Usines Cambier, vers 1900, hêtre, collection Cercle Royal d’Histoire et d’Archéologie d’Ath.

~ L'AVIS DE L'EXPERT ~

Jean-Pierre Ducastelle

Président du Cercle Royal d’Histoire et d’Archéologie d’Ath

Cette chaise est un produit emblématique de l’industrie athoise du bois. Ce modèle a été réalisé par les usines de Léon et Henri Cambier mais on le retrouve dans les catalogues des autres entreprises.

La conception de cette pièce de mobilier solide, en hêtre, est l’œuvre d’un industriel allemand, Michael Thonet (1796-1871), installé en Autriche et dont l’entreprise a rayonné en Europe occidentale et orientale. Cet objet utilitaire et bon marché, fabriqué dès 1859, constitué de six pièces seulement, utilise la technique du bois courbé à la vapeur mise au point par l’industriel. La chaise, vendue à plus de 40 millions d’exemplaires, a aussi pris plusieurs formes dérivées en fonction de la nature du siège (canné ou perforé) et du renforcement (entrelacs, croisillons ou cercle).

A Ath, Léon (1842-1919) et Henri (1847-1922) Cambier, fils de l’ébéniste Emmanuel Cambier (1815-1856) créent une usine mécanisée. Leur entreprise se développe dans les nouveaux bâtiments construits le long du canal à partir de 1880. Ils adoptent la technique du bois courbé en 1887. Au début du 20e siècle, l’affaire occupe plus de 500 personnes.

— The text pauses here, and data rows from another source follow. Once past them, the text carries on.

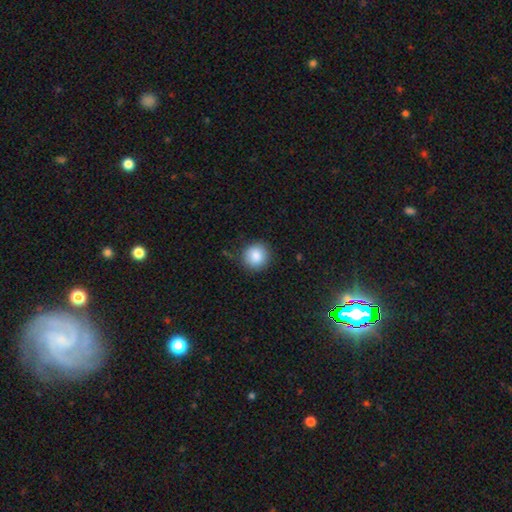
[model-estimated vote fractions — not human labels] smooth 87%, star or artifact 8%, featured or disk 4%. Down the decision tree: how rounded — round (92%); merging — none (86%).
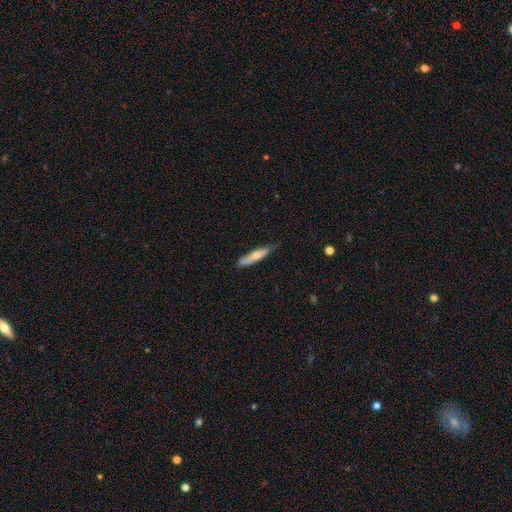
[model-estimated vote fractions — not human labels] Smooth or featured?
  - smooth: 62% *
  - featured or disk: 33%
  - star or artifact: 6%
How rounded?
  - cigar-shaped: 83% *
  - in between: 15%
  - round: 2%
Merging?
  - none: 67% *
  - minor disturbance: 27%
  - major disturbance: 4%
  - merger: 2%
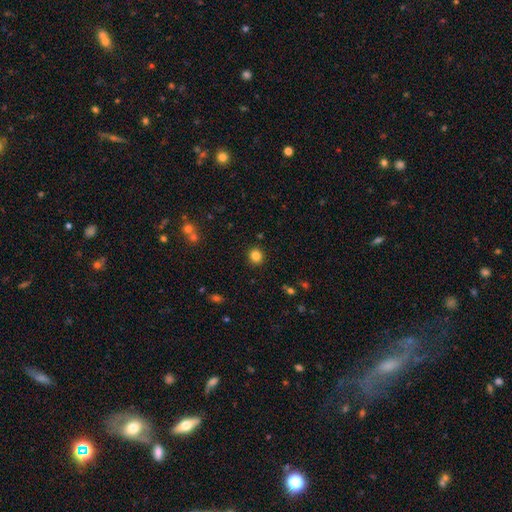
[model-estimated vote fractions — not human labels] Smooth or featured? smooth (84%)
How rounded? round (84%)
Merging? none (91%)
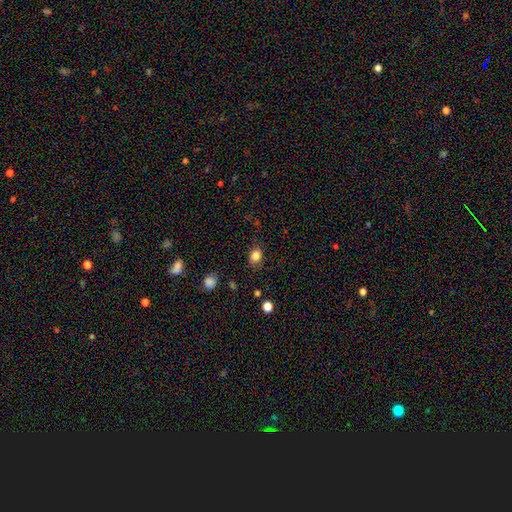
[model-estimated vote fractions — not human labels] Q: Smooth or featured?
A: smooth (84%); runner-up: star or artifact (11%)
Q: How rounded?
A: in between (59%); runner-up: round (40%)
Q: Merging?
A: none (80%); runner-up: minor disturbance (14%)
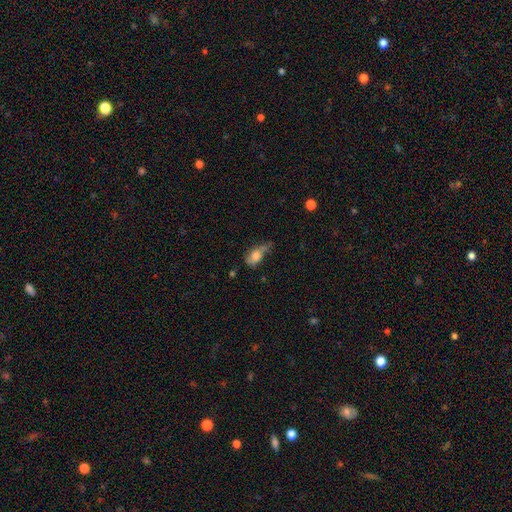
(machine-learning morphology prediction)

Elle va continuer avec Emile Cambier (1870-1935) et ses fils jusqu’au milieu du 20e siècle.

Une entreprise concurrente est fondée en 1872 par les frères Herman et leur beau-frère François Carton (1844-1922). Celui-ci prend le contrôle de l’affaire en 1894. Son fils, Myrtild (1874-1948), et son petit-fils Philippe (1912-1993) ont continué la production. Les fondateurs ont appris leur métier au faubourg Saint-Antoine à Paris où les frères Cambier ont aussi perfectionné leurs connaissances. Ils utiliseront également la technique du bois courbé à la vapeur. A la veille de la Première guerre mondiale, l’usine occupe plus de 400 ouvriers.

A côté de ces deux entreprises, Ath a aussi 24 ateliers d’ébénistes et de menuisiers. Parmi ceux-ci, se distinguent les deux ateliers mécanisés d’Emile Gignez (1898) et Léon Delmée (1901).

L’industrie athoise du bois ne se limite pas à la réalisation de chaises de consommation courante, en grande série. Elle a aussi vendu du mobilier ordinaire et des réalisations de style. Les usines Delmée et Carton sont toujours actives mais elles assurent la commercialisation de mobilier fabriqué à l’extérieur.

~ UN AUTRE REGARD ~

Vincent RASNEUR

General Manager, Höganäs Belgium

La vieille chaise élégante de Mr Cambier et les poudres d’alliages métalliques spéciaux d’Höganäs, plus de 100 ans les séparent, rien à voir donc ? Et pourtant…

Les objets eux-mêmes ne se ressemblent évidemment pas, mais ils ont beaucoup en commun :  la technologie innovante qui est à la base du succès, le sens du commerce qui permet d’entrevoir tout le potentiel de l’idée, l’esprit d’entreprise qui pousse à prendre des risques et à investir, la capacité technique des équipes à réaliser ensemble le projet, l’ambition globale qui pousse à dépasser ses frontières naturelles pour exporter sur d’autres continents, la communication, sur catalogue déjà à l’époque, virtuelle aujourd’hui, pour se faire connaître des consommateurs où qu’ils soient, et enfin, hier comme aujourd’hui, un solide ancrage local qui assure la prospérité économique, indispensable fondation du bien-être collectif durable.